### Your objective
Quote the material exactly from the line that contains "Изготовитель заблаговременно производит" through its last line. Any pictures are to be left out.

### Supplied information
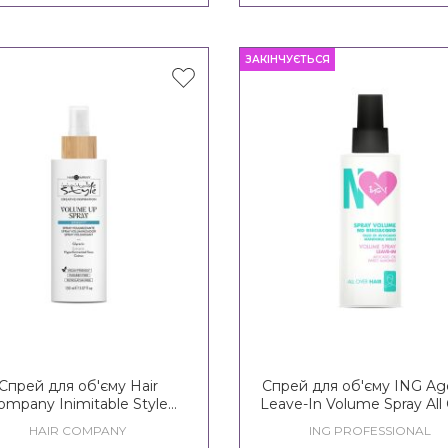
ЗАКІНЧУЄТЬСЯ
Спрей для об'єму Hair
Спрей для об'єму ING Ag
ompany Inimitable Style
Leave-In Volume Spray All
ative Inspiration Density 3
Hair
HAIR COMPANY
ING PROFESSIONAL
Volume Up Spray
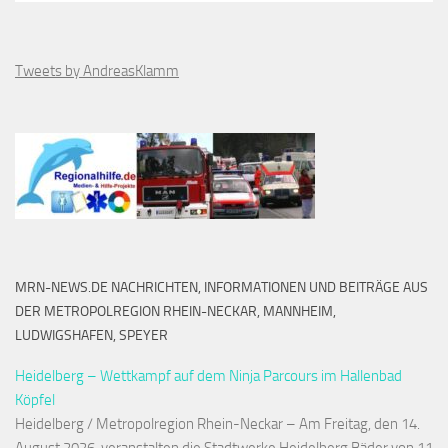
Tweets by AndreasKlamm
MRN-NEWS.DE NACHRICHTEN, INFORMATIONEN UND BEITRÄGE AUS
DER METROPOLREGION RHEIN-NECKAR, MANNHEIM,
LUDWIGSHAFEN, SPEYER
Heidelberg – Wettkampf auf dem Ninja Parcours im Hallenbad
Köpfel
Heidelberg / Metropolregion Rhein-Neckar – Am Freitag, den 14.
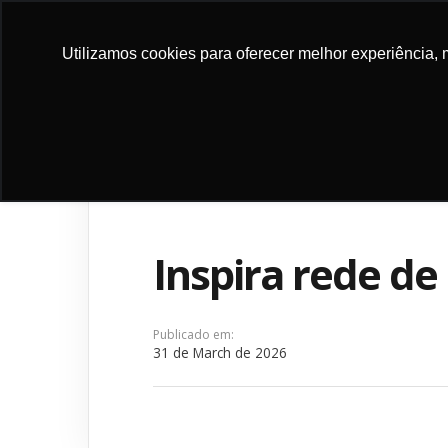
DONATE
Utilizamos cookies para oferecer melhor experiência, 
ABOUT
PROGRA
NOW
US
PROJEC
Inspira rede d
Publicado em:
31 de March de 2026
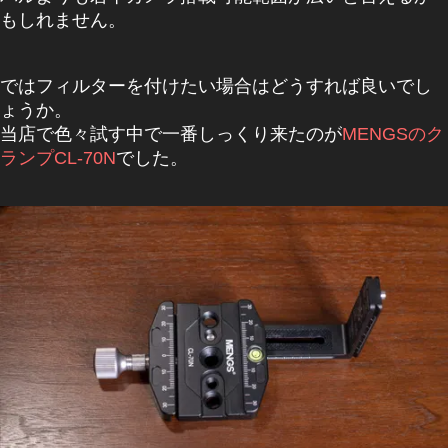
もしれません。
ではフィルターを付けたい場合はどうすれば良いでし
ょうか。
当店で色々試す中で一番しっくり来たのが
MENGSのク
ランプCL-70N
でした。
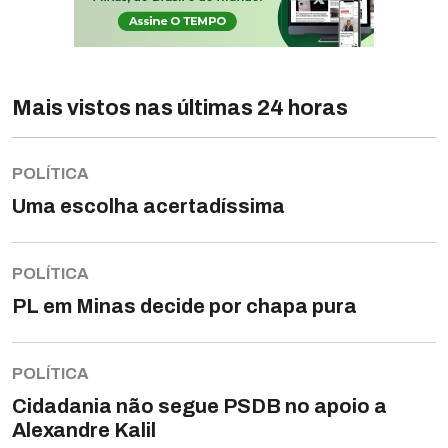
Mais vistos nas últimas 24 horas
POLÍTICA
Uma escolha acertadíssima
POLÍTICA
PL em Minas decide por chapa pura
POLÍTICA
Cidadania não segue PSDB no apoio a
Alexandre Kalil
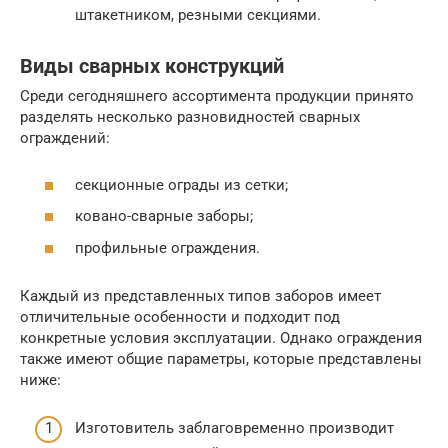
штакетником, резными секциями.
Виды сварных конструкций
Среди сегодняшнего ассортимента продукции принято
разделять несколько разновидностей сварных
ограждений:
секционные ограды из сетки;
ковано-сварные заборы;
профильные ограждения.
Каждый из представленных типов заборов имеет
отличительные особенности и подходит под
конкретные условия эксплуатации. Однако ограждения
также имеют общие параметры, которые представлены
ниже:
Изготовитель заблаговременно производит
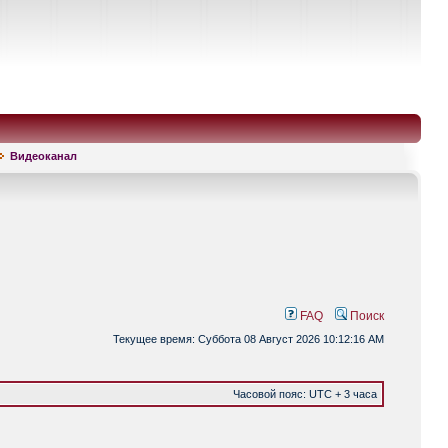
Видеоканал
FAQ
Поиск
Текущее время: Суббота 08 Август 2026 10:12:16 AM
Часовой пояс: UTC + 3 часа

### Your solution
Изготовитель заблаговременно производит
Видеоканал
FAQ
Поиск
Текущее время: Суббота 08 Август 2026 10:12:16 AM
Часовой пояс: UTC + 3 часа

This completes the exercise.